Work through the data below and copy out every line where "round" is found.

Saved data entries:
◇ ◇ ◇ ◇ ◇ ◇ ◇

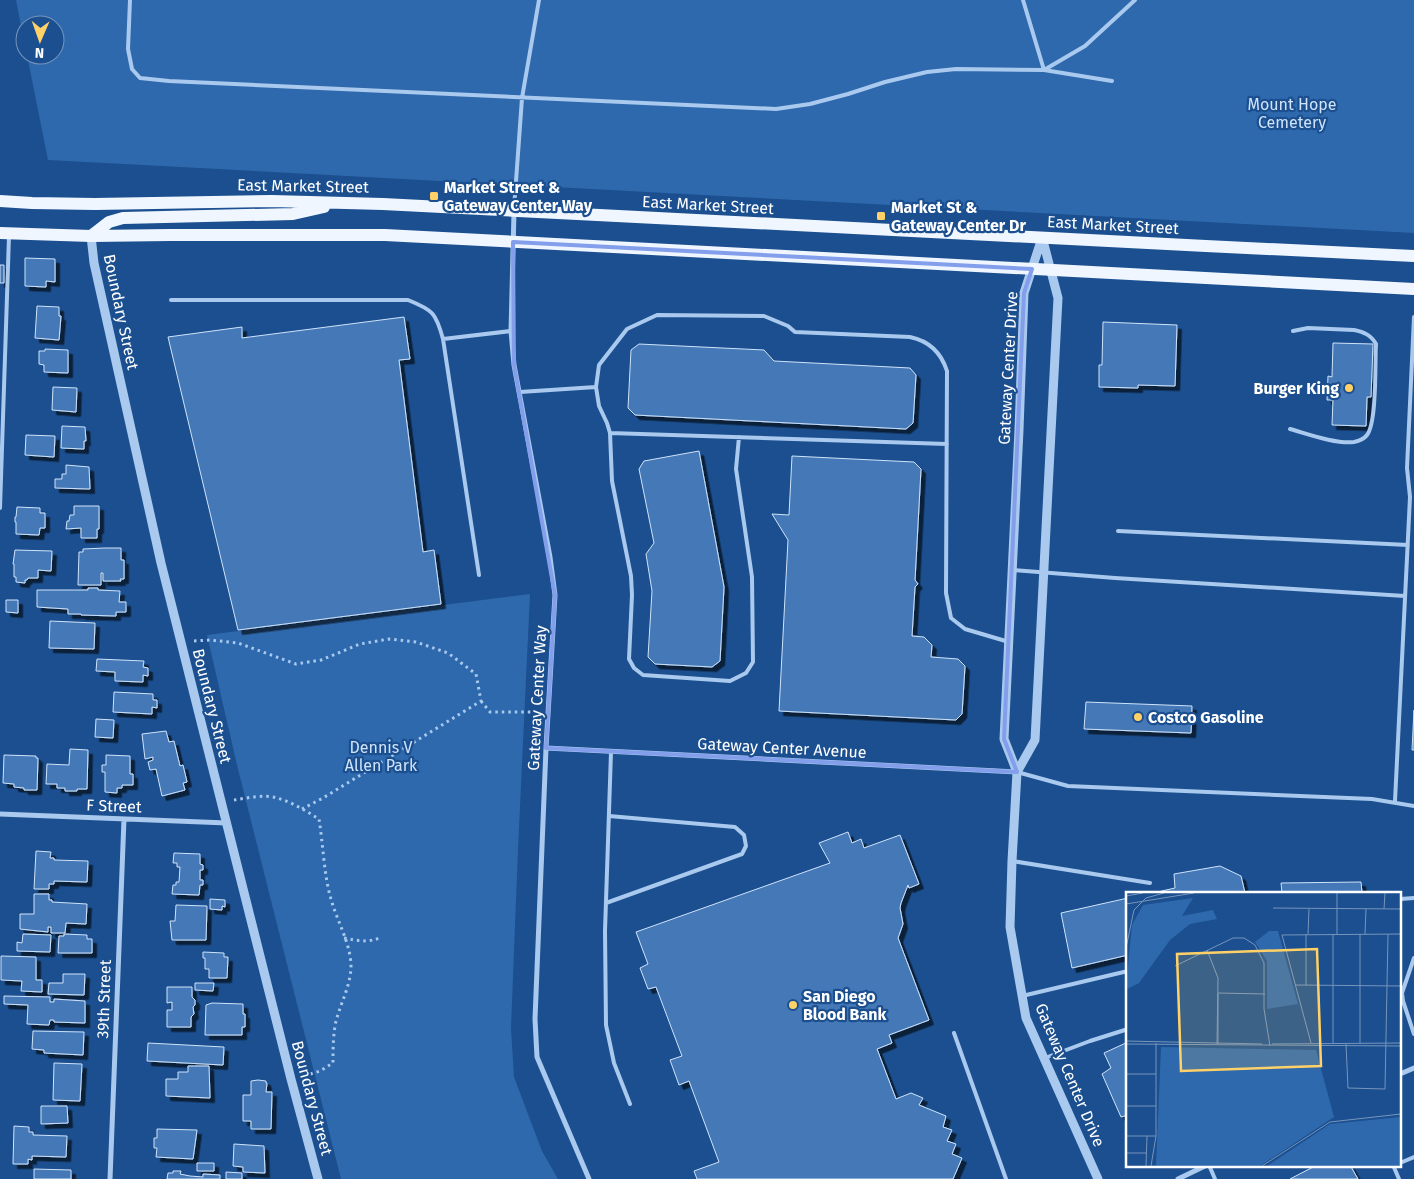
<svg xmlns="http://www.w3.org/2000/svg" width="1414" height="1179" viewBox="0 0 1414 1179" font-family="'Fira Sans',sans-serif">
<defs>
<filter id="shadow"><feDropShadow dx="4.5" dy="4.5" stdDeviation="0" flood-color="#0009"/></filter>
</defs>
<rect width="100%" height="100%" fill="#1b4f8f"/>
<path fill="#2e69ad" d="M16,0H1414V233L48,160L27,55H55V25H25V47Z
M530,594L518,849L511,1028L514,1077L542,1151L558,1179H341L237,765L207,635Z"/>
<path fill="#4478b7" stroke="#cfe3fa" filter="url(#shadow)" d="M25,258L55,259V282L46,281V287L25,286Z
M0,265H4V283H0Z
M37,306L59,307V316H61L59,340L35,338Z
M404,317L410,359L399,360L423,552L434,550L441,604L238,630L168,337L242,327V338Z
M1103,322L1177,325L1175,386L1138,385V388L1099,387V365H1102Z
M1333,343L1373,344L1371,397H1367L1366,426L1332,425L1333,400H1327L1328,376L1332,377Z
M639,344L764,350L774,361L910,368L916,375L913,423L906,429L635,415L628,408L631,350Z
M45,349L68,350V373L44,372V365L39,364V351H45Z
M53,387L77,388L76,412L52,410Z
M62,426L85,427L86,441H84V449L61,448Z
M26,435L55,436L54,457L25,455Z
M699,451L724,587L720,661L712,667L655,664L648,657L652,591L646,554L654,543L639,469L644,461Z
M792,456L914,462L921,469L915,580L918,584L915,587L912,636L924,637L932,645L931,657L958,659L965,666L962,714L956,720L779,711L788,540L772,514L789,515Z
M66,465L89,467L90,489L55,488V479H62V474H66Z
M74,506H99V529H97V538H81V528L66,529L67,521H69L70,515H74Z
M17,507L40,508V513H45V528H40L39,535L16,534V522H15V517H16Z
M104,548H121V560H124V579H120L121,581H103V573H101V585H78L79,552H83V549Z
M15,550L52,551L51,571L38,570V578H28L27,580H25V583L16,582V577H14V564H13Z
M88,588H98V590L120,591L119,602H126V612H116V616L81,615V614H68V609L37,607V590H88Z
M6,600H18V613L6,612Z
M50,621L95,623L94,649L49,648Z
M97,659L144,661L143,667L148,668V676L143,675V682L115,681V672L96,671Z
M114,692L153,694V700H157V708L152,707V714L113,712Z
M1086,702L1192,706L1191,733L1084,729Z
M1414,710V750H1412Z
M96,719L114,720L113,738L95,737Z
M166,731L169,742L174,741L180,766L183,765L187,782L183,783L185,790L162,796L156,769L150,770L148,762L153,760V757L145,759L142,734Z
M70,749L88,750L87,789H77V791H65V788H57V784H46L47,764L69,765Z
M4,755L36,756V758H38L37,790H24V788L14,787V784L3,783Z
M106,755L130,756V774H133V785H122V788H117V793L105,792V772H102V765H106Z
M848,832L852,843L861,839L864,848L900,835L919,884L909,888L908,885L901,903L900,908L903,924L898,938L929,1020L889,1035L892,1043L877,1049L896,1099L911,1093L923,1098L919,1105L946,1116L943,1127L952,1130L947,1141L956,1144L952,1154L962,1158L953,1179H697L694,1171L719,1162L689,1081L679,1085L670,1060L682,1056L656,987L648,989L640,968L648,964L636,932L830,863L819,843Z
M36,851L51,852L50,858H54V860L88,861L87,882L54,881V884H49V889H34Z
M174,853L200,854V864L203,865V870H200V880H203V885H200L199,895L172,894L173,885H176V882H179L180,867H177V863H173Z
M1220,866L1241,876L1245,893H1153L1175,888L1174,874Z
M1361,882L1362,893H1282L1281,883Z
M34,894H49V900H52V902L87,904L86,924L66,923L65,933H51V927H48V932L20,929V914H34Z
M1128,898V955L1072,968L1061,913Z
M210,899L225,900V907L222,906V910L210,909Z
M176,905L207,906L206,940H172L170,921H175Z
M23,934L51,935L50,952L17,951V942L22,943Z
M64,934L87,935V939H92V953H58L59,936H64Z
M203,952L224,953V957H228L227,978H209V969H205V958H203Z
M1,956L36,957V980H42V992L21,991L22,981L1,980Z
M63,974H85L84,995L48,994L49,983H63Z
M195,983H214L213,991L195,990Z
M167,987H192V997L195,1000V1005L193,1007L194,1014L191,1017V1027H167V1010H172V1002L167,1003Z
M4,996L50,997V1002H54V999L85,1001V1023L54,1022V1020H50L49,1025L27,1024L28,1005L4,1004Z
M212,1003L243,1004V1014H245V1027H242V1035H205L206,1005Z
M33,1031L84,1032L83,1055L44,1053V1050L32,1049Z
M1128,1042V1115L1121,1117L1102,1074L1111,1068L1104,1053Z
M148,1043L224,1047L223,1065L147,1061Z
M54,1063L82,1064L80,1101L53,1100Z
M188,1066H209L210,1098L166,1096V1079H178V1072H188Z
M258,1080L266,1081V1083H267L266,1092H272L271,1129H251V1121H243V1095H251V1081Z
M41,1106H67L68,1123L41,1124Z
M14,1126L29,1127V1132H33V1135L67,1136L66,1157L32,1156V1160L28,1159V1164H13Z
M157,1129L197,1130L193,1159L156,1157L157,1148H154V1138H157Z
M234,1144L264,1146L265,1173L243,1172V1167L233,1166Z
M197,1163H214V1171H197Z
M1317,1165H1350L1358,1179H1290Z
M34,1169L71,1170V1179H34Z
M173,1171H181L180,1174L190,1176L203,1177V1174L220,1175V1179H167L168,1173H173Z
M226,1172L242,1173V1179H226Z"/>
<g fill="none" stroke-linecap="round" stroke-linejoin="round">
<path stroke="#a9c9ee" stroke-width="3" stroke-dasharray="2.5 4" stroke-linecap="butt" d="M194,641L210,640L238,643L296,664L321,660L360,644L389,639L416,642L448,653L476,674L481,701L323,798L302,809
M481,701L490,712H538
M234,800C247,798 264,794 277,798C292,802 306,811 319,819C323,843 324,876 331,899C337,921 350,942 351,965C351,985 341,1002 336,1021C333,1035 333,1049 333,1063L320,1071L304,1076
M344,938C359,941 368,943 382,937"/>
<path stroke="#a9c9ee" stroke-width="4" d="M130,0L128,49L132,69L140,78L169,81L776,109L810,104L848,94L885,82L927,72L956,69L1044,70L1112,81
M1023,0L1044,70
M1044,70L1085,46L1135,0
M514,209L522,98L539,0
M171,300H408C433,310 436,313 443,339
M596,387L599,365L627,329L657,315L764,316L788,326L795,332L910,337C929,341 941,352 947,371L946,593L951,618L965,629L1009,642
M520,392L596,387L599,406L607,423L610,433L947,444
M1290,429C1308,434 1335,444 1354,442C1359,441 1364,439 1367,435C1377,422 1375,362 1376,344C1371,335 1364,332 1354,330L1308,328L1293,331
M610,433L612,481L631,576L632,595L629,659L634,668L643,675L730,681L746,673L753,662L752,577L736,469L739,437
M0,508L9,236
M1118,531L1408,545
M1013,570L1115,578L1405,596
M479,575L443,339L511,331
M611,752L605,931L606,1025L614,1063L630,1104
M1017,772L1068,786L1372,799L1414,806
M1395,801L1410,497L1407,468L1414,317
M1012,861L1150,883
M1400,899L1414,898
M606,903L742,854L746,846L744,835L735,827L609,816
M1414,958L1402,993L1403,1001L1414,1034
M1022,996L1128,971
M954,1033L1006,1179
M1045,1058L1090,1041L1128,1029
M1400,1163L1414,1157
M1209,1165L1215,1179
M1393,1165L1399,1179"/>
<path stroke="#a9c9ee" stroke-width="5" d="M514,212L511,331L514,365L550,557L555,595L546,748L535,1019L537,1057L589,1179
M546,748L1017,772
M0,814L227,823
M1400,1074L1414,1068
M110,1179L124,819
M1178,1179L1207,1165"/>
<path stroke="#a9c9ee" stroke-width="9" d="M91,236L94,263L161,563L291,1079L318,1179
M1042,237L1058,298L1035,740L1017,772L1012,861L1010,927L1026,1018L1098,1179
M1017,772L1004,739L1019,430L1024,293L1042,238"/>
<path stroke="#f0f6ff" stroke-width="12" d="M0,201L32,203L95,204L272,201L383,204L1206,246L1414,256
M0,233L91,236L170,235H385L1414,289
M91,236L109,222L123,218L293,214L324,207"/>
</g>
<path fill="none" stroke="#839eea" stroke-width="4" stroke-linejoin="round" d="M513,242L1032,269L1024,293L1004,739L1017,772L546,748L555,595L514,365Z"/>
<g fill="#ffd166" stroke="#1b4f8f" stroke-width="2">
<rect x="429" y="191" width="10" height="10" rx="2.5"/>
<rect x="876" y="211" width="10" height="10" rx="2.5"/>
<circle cx="1349" cy="388" r="5"/>
<circle cx="1138" cy="717" r="5"/>
<circle cx="793" cy="1005" r="5"/>
</g>
<g text-anchor="middle" dominant-baseline="central" stroke-width="4.5" stroke-linejoin="round" paint-order="stroke">
<g font-size="16" fill="#cfe3fa" stroke="#1b4f8f">
<text x="1292" y="104">Mount Hope<tspan x="1292" dy="18">Cemetery</tspan></text>
<text x="381" y="747">Dennis V<tspan x="381" dy="18">Allen Park</tspan></text>
</g>
<g font-size="16" fill="#fff" stroke="#1b4f8f">
<text transform="translate(303 186) rotate(1)">East Market Street</text>
<text transform="translate(708 205) rotate(3)">East Market Street</text>
<text transform="translate(1113 225) rotate(3)">East Market Street</text>
<text transform="translate(121 312) rotate(78)">Boundary Street</text>
<text transform="translate(1008 368) rotate(-87)">Gateway Center Drive</text>
<text transform="translate(537 698) rotate(-87)">Gateway Center Way</text>
<text transform="translate(212 706) rotate(76)">Boundary Street</text>
<text transform="translate(782 748) rotate(3)">Gateway Center Avenue</text>
<text transform="translate(114 806) rotate(2)">F Street</text>
<text transform="translate(104 999) rotate(-88)">39th Street</text>
<text transform="translate(1070 1075) rotate(67)">Gateway Center Drive</text>
<text transform="translate(312 1098) rotate(75)">Boundary Street</text>
</g>
<g font-size="16" font-weight="bold" fill="#fff" stroke="#1b4f8f" text-anchor="start">
<text x="444" y="187">Market Street &amp;<tspan x="444" dy="18">Gateway Center Way</tspan></text>
<text x="891" y="207">Market St &amp;<tspan x="891" dy="18">Gateway Center Dr</tspan></text>
<text x="1339" y="388" text-anchor="end">Burger King</text>
<text x="1148" y="717">Costco Gasoline</text>
<text x="803" y="996">San Diego<tspan x="803" dy="18">Blood Bank</tspan></text>
</g>
</g>
<g transform="translate(1126 892)">
<rect width="275" height="275" fill="#1b4f8f"/>
<path d="M67,6L56,24L87,18L91,27L64,32L44,48L13,91L1,97L0,119V94L6,33L17,13ZM143,39H152L172,112L141,117V69L129,50ZM35,155L190,158L208,225L134,274H30ZM275,225V274H141L204,232Z" fill="#2e69ad"/>
<path fill="none" stroke="#7695bc" stroke-width="1" d="M0,4L17,1M0,12L68,1M147,16L275,17M258,17L259,1M182,42L183,17M211,42V1M239,42L240,17M0,56L8,18L20,6L38,1M81,58L92,86L91,152M49,74L107,46H118L129,53L138,71V117L144,154M170,93L275,94M180,93V42M92,101L139,102M0,149L136,152M185,151L156,43L275,42M207,151V42M234,151V42M0,152L275,154M92,152V102M146,152L275,151M220,152L222,196L259,197L262,42M0,182H30M0,214H30M0,244H30M0,261H20M20,274L21,244M25,274L30,244V151M136,274L204,230L275,222"/>
<path fill="#ffd166" fill-opacity="0.15" stroke="#ffd166" stroke-width="2.5" d="M191,57L195,174L55,179L51,62Z"/>
<rect width="275" height="275" fill="none" stroke="#fff" stroke-width="2.5"/>
</g>
<g transform="translate(40 40) rotate(182)"><circle r="24" fill="#1b4f8f" stroke="#7695bc"/>
<path d="M0-4L9 19L0 12L-9 19Z" fill="#ffd166"/>
<text y="-8" font-size="14" font-weight="bold" text-anchor="middle" fill="#ffffff">N</text>
</g>
</svg>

◇ ◇ ◇ ◇ ◇ ◇ ◇

**TASK OUTPUT:**
<g fill="none" stroke-linecap="round" stroke-linejoin="round">
<path fill="none" stroke="#839eea" stroke-width="4" stroke-linejoin="round" d="M513,242L1032,269L1024,293L1004,739L1017,772L546,748L555,595L514,365Z"/>
<g text-anchor="middle" dominant-baseline="central" stroke-width="4.5" stroke-linejoin="round" paint-order="stroke">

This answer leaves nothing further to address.